DATA FOR THIS TASK =>
——————

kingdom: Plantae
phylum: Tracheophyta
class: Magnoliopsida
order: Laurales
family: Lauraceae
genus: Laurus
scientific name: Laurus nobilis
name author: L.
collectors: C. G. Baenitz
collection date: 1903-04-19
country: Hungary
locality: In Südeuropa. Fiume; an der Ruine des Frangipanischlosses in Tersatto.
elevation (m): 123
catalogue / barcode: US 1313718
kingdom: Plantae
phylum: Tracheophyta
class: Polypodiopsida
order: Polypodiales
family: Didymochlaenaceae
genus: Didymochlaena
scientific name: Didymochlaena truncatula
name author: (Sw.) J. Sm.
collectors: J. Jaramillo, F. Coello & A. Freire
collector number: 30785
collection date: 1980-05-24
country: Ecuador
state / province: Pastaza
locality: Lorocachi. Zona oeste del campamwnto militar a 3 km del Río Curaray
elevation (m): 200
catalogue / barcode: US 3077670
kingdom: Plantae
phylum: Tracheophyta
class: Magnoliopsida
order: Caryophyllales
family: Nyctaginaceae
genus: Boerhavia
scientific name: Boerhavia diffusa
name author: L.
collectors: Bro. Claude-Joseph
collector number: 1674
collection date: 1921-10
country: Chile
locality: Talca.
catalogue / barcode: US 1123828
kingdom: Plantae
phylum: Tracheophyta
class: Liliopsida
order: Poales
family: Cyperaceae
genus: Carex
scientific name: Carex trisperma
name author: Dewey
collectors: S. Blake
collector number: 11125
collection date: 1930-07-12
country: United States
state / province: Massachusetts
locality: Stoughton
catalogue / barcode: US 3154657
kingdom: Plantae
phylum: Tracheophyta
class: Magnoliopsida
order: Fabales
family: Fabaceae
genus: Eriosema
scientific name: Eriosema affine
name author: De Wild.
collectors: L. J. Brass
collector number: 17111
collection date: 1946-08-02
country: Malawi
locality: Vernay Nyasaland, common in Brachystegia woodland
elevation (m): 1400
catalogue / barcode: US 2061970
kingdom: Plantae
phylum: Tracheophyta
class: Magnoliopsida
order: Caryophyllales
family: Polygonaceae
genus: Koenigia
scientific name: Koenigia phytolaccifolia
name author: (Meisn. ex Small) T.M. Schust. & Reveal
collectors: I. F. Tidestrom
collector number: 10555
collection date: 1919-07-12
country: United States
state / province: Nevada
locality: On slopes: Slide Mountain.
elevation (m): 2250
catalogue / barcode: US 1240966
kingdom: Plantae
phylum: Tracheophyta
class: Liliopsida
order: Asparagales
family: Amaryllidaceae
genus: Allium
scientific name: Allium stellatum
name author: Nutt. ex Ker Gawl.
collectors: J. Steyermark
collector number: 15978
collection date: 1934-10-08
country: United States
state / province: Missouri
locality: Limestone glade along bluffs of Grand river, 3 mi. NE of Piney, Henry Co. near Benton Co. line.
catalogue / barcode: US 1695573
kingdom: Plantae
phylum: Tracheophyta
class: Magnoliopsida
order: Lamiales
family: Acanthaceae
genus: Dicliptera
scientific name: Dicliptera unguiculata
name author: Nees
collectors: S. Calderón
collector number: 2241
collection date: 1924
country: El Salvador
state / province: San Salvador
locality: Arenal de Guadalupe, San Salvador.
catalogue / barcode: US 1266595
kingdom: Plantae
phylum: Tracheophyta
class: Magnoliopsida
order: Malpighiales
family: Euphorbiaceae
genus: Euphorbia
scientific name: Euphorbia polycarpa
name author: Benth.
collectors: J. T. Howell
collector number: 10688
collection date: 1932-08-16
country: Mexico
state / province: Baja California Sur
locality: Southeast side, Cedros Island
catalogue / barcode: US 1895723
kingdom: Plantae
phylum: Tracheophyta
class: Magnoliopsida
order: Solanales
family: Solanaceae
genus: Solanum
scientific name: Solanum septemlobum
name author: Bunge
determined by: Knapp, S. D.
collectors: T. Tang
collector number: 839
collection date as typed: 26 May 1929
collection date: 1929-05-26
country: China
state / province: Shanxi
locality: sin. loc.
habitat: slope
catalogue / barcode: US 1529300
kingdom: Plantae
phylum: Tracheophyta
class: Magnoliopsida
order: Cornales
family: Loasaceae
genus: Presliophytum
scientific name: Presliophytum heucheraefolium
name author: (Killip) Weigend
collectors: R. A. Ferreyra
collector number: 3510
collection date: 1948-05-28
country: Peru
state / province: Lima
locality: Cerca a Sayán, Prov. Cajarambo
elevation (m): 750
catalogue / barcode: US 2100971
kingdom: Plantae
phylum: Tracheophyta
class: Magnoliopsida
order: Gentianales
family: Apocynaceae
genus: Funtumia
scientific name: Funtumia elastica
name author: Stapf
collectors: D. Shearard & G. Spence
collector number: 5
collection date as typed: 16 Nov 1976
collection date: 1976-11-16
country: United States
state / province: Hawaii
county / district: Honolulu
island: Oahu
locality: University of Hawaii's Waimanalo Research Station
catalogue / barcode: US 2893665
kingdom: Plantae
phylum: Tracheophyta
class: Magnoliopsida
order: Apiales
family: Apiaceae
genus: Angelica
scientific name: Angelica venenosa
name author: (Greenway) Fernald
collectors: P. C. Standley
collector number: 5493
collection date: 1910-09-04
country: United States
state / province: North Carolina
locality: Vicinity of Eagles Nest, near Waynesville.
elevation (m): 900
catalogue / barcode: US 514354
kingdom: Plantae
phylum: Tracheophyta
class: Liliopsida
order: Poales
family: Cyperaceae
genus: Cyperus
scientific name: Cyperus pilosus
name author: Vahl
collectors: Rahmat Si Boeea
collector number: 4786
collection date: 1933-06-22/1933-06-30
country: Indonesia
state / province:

——————

AIM OF THE TASK =>
Return the listing above line for line, unchanged, from the first entry to the last.

FINAL RESULT =>
kingdom: Plantae
phylum: Tracheophyta
class: Magnoliopsida
order: Laurales
family: Lauraceae
genus: Laurus
scientific name: Laurus nobilis
name author: L.
collectors: C. G. Baenitz
collection date: 1903-04-19
country: Hungary
locality: In Südeuropa. Fiume; an der Ruine des Frangipanischlosses in Tersatto.
elevation (m): 123
catalogue / barcode: US 1313718
kingdom: Plantae
phylum: Tracheophyta
class: Polypodiopsida
order: Polypodiales
family: Didymochlaenaceae
genus: Didymochlaena
scientific name: Didymochlaena truncatula
name author: (Sw.) J. Sm.
collectors: J. Jaramillo, F. Coello & A. Freire
collector number: 30785
collection date: 1980-05-24
country: Ecuador
state / province: Pastaza
locality: Lorocachi. Zona oeste del campamwnto militar a 3 km del Río Curaray
elevation (m): 200
catalogue / barcode: US 3077670
kingdom: Plantae
phylum: Tracheophyta
class: Magnoliopsida
order: Caryophyllales
family: Nyctaginaceae
genus: Boerhavia
scientific name: Boerhavia diffusa
name author: L.
collectors: Bro. Claude-Joseph
collector number: 1674
collection date: 1921-10
country: Chile
locality: Talca.
catalogue / barcode: US 1123828
kingdom: Plantae
phylum: Tracheophyta
class: Liliopsida
order: Poales
family: Cyperaceae
genus: Carex
scientific name: Carex trisperma
name author: Dewey
collectors: S. Blake
collector number: 11125
collection date: 1930-07-12
country: United States
state / province: Massachusetts
locality: Stoughton
catalogue / barcode: US 3154657
kingdom: Plantae
phylum: Tracheophyta
class: Magnoliopsida
order: Fabales
family: Fabaceae
genus: Eriosema
scientific name: Eriosema affine
name author: De Wild.
collectors: L. J. Brass
collector number: 17111
collection date: 1946-08-02
country: Malawi
locality: Vernay Nyasaland, common in Brachystegia woodland
elevation (m): 1400
catalogue / barcode: US 2061970
kingdom: Plantae
phylum: Tracheophyta
class: Magnoliopsida
order: Caryophyllales
family: Polygonaceae
genus: Koenigia
scientific name: Koenigia phytolaccifolia
name author: (Meisn. ex Small) T.M. Schust. & Reveal
collectors: I. F. Tidestrom
collector number: 10555
collection date: 1919-07-12
country: United States
state / province: Nevada
locality: On slopes: Slide Mountain.
elevation (m): 2250
catalogue / barcode: US 1240966
kingdom: Plantae
phylum: Tracheophyta
class: Liliopsida
order: Asparagales
family: Amaryllidaceae
genus: Allium
scientific name: Allium stellatum
name author: Nutt. ex Ker Gawl.
collectors: J. Steyermark
collector number: 15978
collection date: 1934-10-08
country: United States
state / province: Missouri
locality: Limestone glade along bluffs of Grand river, 3 mi. NE of Piney, Henry Co. near Benton Co. line.
catalogue / barcode: US 1695573
kingdom: Plantae
phylum: Tracheophyta
class: Magnoliopsida
order: Lamiales
family: Acanthaceae
genus: Dicliptera
scientific name: Dicliptera unguiculata
name author: Nees
collectors: S. Calderón
collector number: 2241
collection date: 1924
country: El Salvador
state / province: San Salvador
locality: Arenal de Guadalupe, San Salvador.
catalogue / barcode: US 1266595
kingdom: Plantae
phylum: Tracheophyta
class: Magnoliopsida
order: Malpighiales
family: Euphorbiaceae
genus: Euphorbia
scientific name: Euphorbia polycarpa
name author: Benth.
collectors: J. T. Howell
collector number: 10688
collection date: 1932-08-16
country: Mexico
state / province: Baja California Sur
locality: Southeast side, Cedros Island
catalogue / barcode: US 1895723
kingdom: Plantae
phylum: Tracheophyta
class: Magnoliopsida
order: Solanales
family: Solanaceae
genus: Solanum
scientific name: Solanum septemlobum
name author: Bunge
determined by: Knapp, S. D.
collectors: T. Tang
collector number: 839
collection date as typed: 26 May 1929
collection date: 1929-05-26
country: China
state / province: Shanxi
locality: sin. loc.
habitat: slope
catalogue / barcode: US 1529300
kingdom: Plantae
phylum: Tracheophyta
class: Magnoliopsida
order: Cornales
family: Loasaceae
genus: Presliophytum
scientific name: Presliophytum heucheraefolium
name author: (Killip) Weigend
collectors: R. A. Ferreyra
collector number: 3510
collection date: 1948-05-28
country: Peru
state / province: Lima
locality: Cerca a Sayán, Prov. Cajarambo
elevation (m): 750
catalogue / barcode: US 2100971
kingdom: Plantae
phylum: Tracheophyta
class: Magnoliopsida
order: Gentianales
family: Apocynaceae
genus: Funtumia
scientific name: Funtumia elastica
name author: Stapf
collectors: D. Shearard & G. Spence
collector number: 5
collection date as typed: 16 Nov 1976
collection date: 1976-11-16
country: United States
state / province: Hawaii
county / district: Honolulu
island: Oahu
locality: University of Hawaii's Waimanalo Research Station
catalogue / barcode: US 2893665
kingdom: Plantae
phylum: Tracheophyta
class: Magnoliopsida
order: Apiales
family: Apiaceae
genus: Angelica
scientific name: Angelica venenosa
name author: (Greenway) Fernald
collectors: P. C. Standley
collector number: 5493
collection date: 1910-09-04
country: United States
state / province: North Carolina
locality: Vicinity of Eagles Nest, near Waynesville.
elevation (m): 900
catalogue / barcode: US 514354
kingdom: Plantae
phylum: Tracheophyta
class: Liliopsida
order: Poales
family: Cyperaceae
genus: Cyperus
scientific name: Cyperus pilosus
name author: Vahl
collectors: Rahmat Si Boeea
collector number: 4786
collection date: 1933-06-22/1933-06-30
country: Indonesia
state / province:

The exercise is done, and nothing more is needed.